Ketiga, perspesi soal senioritas di lingkungan guru. Bahwa, semakin tua usia guru, dianggap semakin senior. Hal ini membuat penilaian kualitas guru kerap dikesampingkan.
“Kementerian harus memberikan dorongan kepada guru agar mengajar sesuai kompetensi yang utama dan memberi feedback sehingga ada interaksi siswa dan guru,” kata Doni.
Pandangan Miring Belajar Daring
Kendala selanjutnya, adalah pandangan masyarakat yang masih pesimis terhadap pembelajaran daring.
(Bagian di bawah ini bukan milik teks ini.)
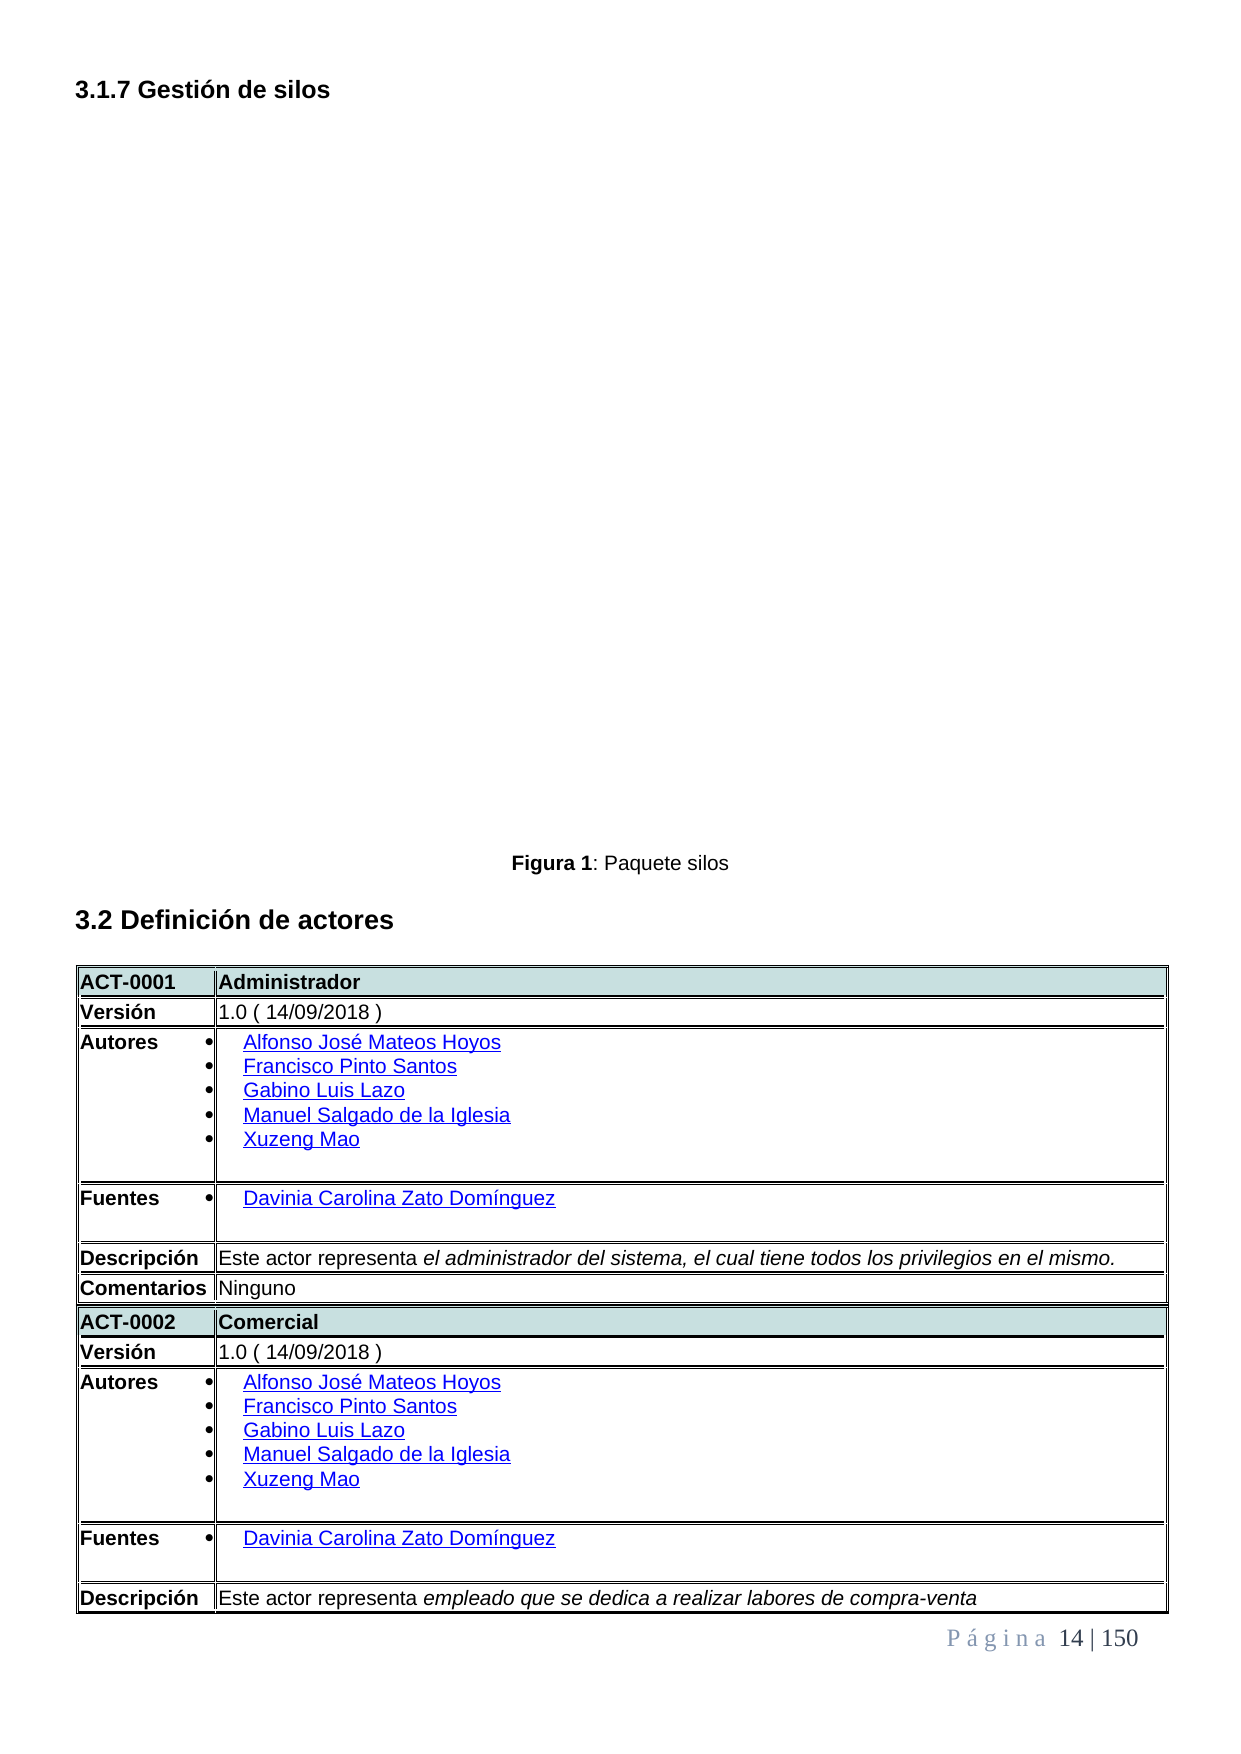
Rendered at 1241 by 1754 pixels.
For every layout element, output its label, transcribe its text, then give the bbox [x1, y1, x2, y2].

table_cell Descripción [77, 1581, 216, 1611]
subtitle 3.1.7 Gestión de silos [75, 75, 1165, 104]
table_cell Descripción [77, 1241, 216, 1271]
table_cell Ninguno [216, 1271, 1166, 1301]
table_cell Comentarios [79, 1271, 216, 1301]
table_header Comercial [216, 1308, 1166, 1335]
table_cell Fuentes [79, 1521, 214, 1581]
table_header Administrador [216, 968, 1166, 995]
table_cell Autores [79, 1025, 214, 1181]
table_cell Davinia Carolina Zato Domínguez [217, 1181, 1166, 1241]
table_cell Alfonso José Mateos Hoyos Francisco Pinto Santos Gabino Luis Lazo Manuel Salgado de la Iglesia Xuzeng Mao [217, 1025, 1166, 1181]
table_cell Autores [79, 1365, 214, 1521]
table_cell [217, 1365, 1166, 1521]
table_header ACT-0001 [79, 968, 216, 995]
table_cell Este actor representa el administrador del sistema, el cual tiene todos los privilegios en el mismo. [216, 1241, 1167, 1271]
table_cell Este actor representa empleado que se dedica a realizar labores de compra-venta [216, 1581, 1167, 1611]
table_header ACT-0002 [79, 1308, 216, 1335]
table_cell Versión [79, 1335, 214, 1365]
text Figura 1: Paquete silos [75, 851, 1165, 875]
table_cell 1.0 ( 14/09/2018 ) [217, 1335, 1166, 1365]
table_cell 1.0 ( 14/09/2018 ) [217, 995, 1166, 1025]
table_cell Versión [79, 995, 214, 1025]
table_cell Fuentes [79, 1181, 214, 1241]
subtitle 3.2 Definición de actores [75, 904, 1165, 936]
table_cell Davinia Carolina Zato Domínguez [217, 1521, 1166, 1581]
Riset bertajuk The Readiness of Indonesian toward MOOC (massively Open Online Courses) dari UMN pada 2018 tersebut menyebut mayoritas masyarakat belum siap melakukan pembelajaran daring.
Dalam riset tersebut dikatakan, masyarakat menilai kelas daring tak diperhitungkan pemberi kerja. Sehingga, kelas-kelas daring yang disediakan universitas, komunitas, perusahaan, hingga konsorsium sepi peminat. Sebaliknya, mereka menganggap pembelajaran tatap muka sebagai solusi tunggal.
Selain itu, Doni menilai regulasi PJJ masih belum mapan. Pada Perturan Pasal 6 ayat 1 Menteri Nomor 109 tahun 2013 tentang PJJ, dikatakan metode ini masih sama dengan pembelajaran tatap muka.
“Artinya, belum ada diversifikasi prinsip desain intruksional dalam pengembangan pembalajaran jarak jauh untuk pendidikan formal, non-formal, atau informal,” kata Doni.